More about "VAMP regimen"

The VAMP regimen, also known as the Vincristine, Adriamycin (Doxorubicin), Methotrexate, and Prednisone protocol, is a widely used chemotherapy treatment for certain types of cancers, particularly lymphomas.
This comprehensive therapeutic approach aims to optimize the delivery and effectiveness of these potent chemotherapeutic agents while minimizing adverse effects.
The VAMP regimen has been extensively studied and documented in the medical literature, with protocols available from various sources, including scientific publications, preprints, and patents.
Researchers can utilize the PubCompare.ai platform, an AI-driven tool, to identify the best VAMP regimen protocols and products for their specific research needs, enhancing reproducibility and accuracy through data-driven decision-making.

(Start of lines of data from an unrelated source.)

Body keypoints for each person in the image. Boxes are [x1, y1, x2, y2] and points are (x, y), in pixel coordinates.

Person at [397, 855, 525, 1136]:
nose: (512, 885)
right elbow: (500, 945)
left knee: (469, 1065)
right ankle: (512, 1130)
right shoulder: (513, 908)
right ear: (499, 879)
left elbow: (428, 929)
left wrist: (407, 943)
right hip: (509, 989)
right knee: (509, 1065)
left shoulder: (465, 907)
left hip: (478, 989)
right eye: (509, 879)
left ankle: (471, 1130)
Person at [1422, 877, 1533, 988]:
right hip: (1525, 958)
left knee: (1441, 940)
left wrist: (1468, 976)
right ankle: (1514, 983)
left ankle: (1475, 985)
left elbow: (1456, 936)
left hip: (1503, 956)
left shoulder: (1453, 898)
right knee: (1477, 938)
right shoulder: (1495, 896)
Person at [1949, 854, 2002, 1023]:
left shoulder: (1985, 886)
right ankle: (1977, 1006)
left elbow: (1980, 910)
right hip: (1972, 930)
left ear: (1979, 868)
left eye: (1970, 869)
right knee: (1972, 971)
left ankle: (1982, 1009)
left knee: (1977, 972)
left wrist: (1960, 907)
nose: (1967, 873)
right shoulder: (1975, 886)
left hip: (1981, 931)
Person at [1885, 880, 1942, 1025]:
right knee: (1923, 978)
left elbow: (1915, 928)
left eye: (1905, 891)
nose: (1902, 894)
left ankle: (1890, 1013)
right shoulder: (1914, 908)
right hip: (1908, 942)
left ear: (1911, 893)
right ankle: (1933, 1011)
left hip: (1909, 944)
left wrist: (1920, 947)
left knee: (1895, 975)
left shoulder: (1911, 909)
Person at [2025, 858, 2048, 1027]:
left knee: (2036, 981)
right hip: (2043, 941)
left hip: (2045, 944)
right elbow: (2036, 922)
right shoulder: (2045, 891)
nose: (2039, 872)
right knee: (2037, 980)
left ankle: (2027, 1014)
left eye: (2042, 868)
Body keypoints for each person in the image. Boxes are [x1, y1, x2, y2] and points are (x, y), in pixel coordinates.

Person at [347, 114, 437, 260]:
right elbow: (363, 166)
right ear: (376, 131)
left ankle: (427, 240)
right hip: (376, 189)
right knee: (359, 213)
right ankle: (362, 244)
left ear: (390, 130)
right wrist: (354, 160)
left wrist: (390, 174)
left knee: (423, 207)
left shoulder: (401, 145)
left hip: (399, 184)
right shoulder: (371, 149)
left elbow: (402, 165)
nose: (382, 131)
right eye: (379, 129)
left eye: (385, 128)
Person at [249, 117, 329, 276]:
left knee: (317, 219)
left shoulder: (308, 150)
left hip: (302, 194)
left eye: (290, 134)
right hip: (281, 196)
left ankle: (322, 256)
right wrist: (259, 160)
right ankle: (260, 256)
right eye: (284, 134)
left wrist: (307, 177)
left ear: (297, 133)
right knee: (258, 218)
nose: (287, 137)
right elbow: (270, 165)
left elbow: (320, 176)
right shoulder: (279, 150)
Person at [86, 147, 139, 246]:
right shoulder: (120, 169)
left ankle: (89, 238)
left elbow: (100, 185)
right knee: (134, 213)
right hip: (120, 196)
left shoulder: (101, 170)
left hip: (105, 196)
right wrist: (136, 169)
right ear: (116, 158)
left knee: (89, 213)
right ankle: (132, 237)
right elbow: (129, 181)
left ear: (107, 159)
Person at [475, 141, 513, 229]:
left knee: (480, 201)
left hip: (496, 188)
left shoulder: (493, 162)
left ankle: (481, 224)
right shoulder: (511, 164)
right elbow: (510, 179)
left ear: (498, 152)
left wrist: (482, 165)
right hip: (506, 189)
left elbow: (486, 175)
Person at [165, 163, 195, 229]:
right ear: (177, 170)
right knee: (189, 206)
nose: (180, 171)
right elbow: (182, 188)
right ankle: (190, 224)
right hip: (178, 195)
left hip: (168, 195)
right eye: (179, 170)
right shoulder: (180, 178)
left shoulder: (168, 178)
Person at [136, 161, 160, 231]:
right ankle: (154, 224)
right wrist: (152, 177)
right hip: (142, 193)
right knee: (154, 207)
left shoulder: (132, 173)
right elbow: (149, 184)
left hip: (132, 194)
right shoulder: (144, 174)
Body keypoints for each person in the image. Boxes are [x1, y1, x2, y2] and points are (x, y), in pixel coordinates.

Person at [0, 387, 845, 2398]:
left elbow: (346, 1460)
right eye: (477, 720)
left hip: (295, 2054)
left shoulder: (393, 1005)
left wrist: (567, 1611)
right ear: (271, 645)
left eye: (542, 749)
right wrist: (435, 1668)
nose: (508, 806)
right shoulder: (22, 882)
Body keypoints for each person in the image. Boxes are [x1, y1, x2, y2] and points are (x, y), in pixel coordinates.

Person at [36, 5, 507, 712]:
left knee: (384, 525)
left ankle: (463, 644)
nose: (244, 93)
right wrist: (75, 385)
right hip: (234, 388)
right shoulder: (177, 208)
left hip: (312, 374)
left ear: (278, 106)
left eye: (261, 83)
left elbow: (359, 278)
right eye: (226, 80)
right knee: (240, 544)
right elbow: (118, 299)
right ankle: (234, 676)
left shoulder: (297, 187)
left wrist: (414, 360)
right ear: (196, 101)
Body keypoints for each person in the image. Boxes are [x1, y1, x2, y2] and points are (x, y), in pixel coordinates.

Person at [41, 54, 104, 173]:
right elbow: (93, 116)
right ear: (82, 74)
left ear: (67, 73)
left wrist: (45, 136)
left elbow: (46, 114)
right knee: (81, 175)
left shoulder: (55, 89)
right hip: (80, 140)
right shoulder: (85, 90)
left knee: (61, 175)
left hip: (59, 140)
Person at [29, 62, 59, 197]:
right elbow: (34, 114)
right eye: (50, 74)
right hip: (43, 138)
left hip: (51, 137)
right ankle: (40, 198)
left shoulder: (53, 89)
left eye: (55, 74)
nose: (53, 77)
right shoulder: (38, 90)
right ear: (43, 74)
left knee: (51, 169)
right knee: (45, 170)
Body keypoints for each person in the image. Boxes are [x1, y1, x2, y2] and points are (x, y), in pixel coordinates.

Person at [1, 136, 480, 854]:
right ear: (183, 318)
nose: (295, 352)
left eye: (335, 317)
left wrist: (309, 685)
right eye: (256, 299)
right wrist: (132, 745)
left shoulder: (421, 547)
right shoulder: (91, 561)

In addition to the VAMP regimen, other related terms and concepts include the Tru Wave with VAMP system, which is a microfluidic device used in cell biology research, and Goat anti-rabbit IgG-HRP, a secondary antibody conjugated with horseradish peroxidase, which is commonly used in immunoassays and Western blotting.
The FemtoJet Express is a microinjection system that can be used for precise delivery of substances into cells, and Peroxidase- and Alexa-Fluor 488/555/647-conjugated secondary antibodies are widely used in fluorescence-based detection methods.
Rabbit anti-GFP, Doxycycline, HRP-goat anti-E-tag, Rabbit anti-SNAP25, and Rabbit anti-VAMP are all important tools and reagents used in cell biology and biochemistry research, often in conjunction with the VAMP regimen and related techniques.
The Mono Q column is a commonly used ion exchange chromatography column for the purification and separation of proteins and other biomolecules.
By incorporating these related terms, abbreviations, and key subtopics, researchers and healthcare professionals can gain a more comprehensive understanding of the VAMP regimen and its broader context in the field of cancer treatment and biomedical research.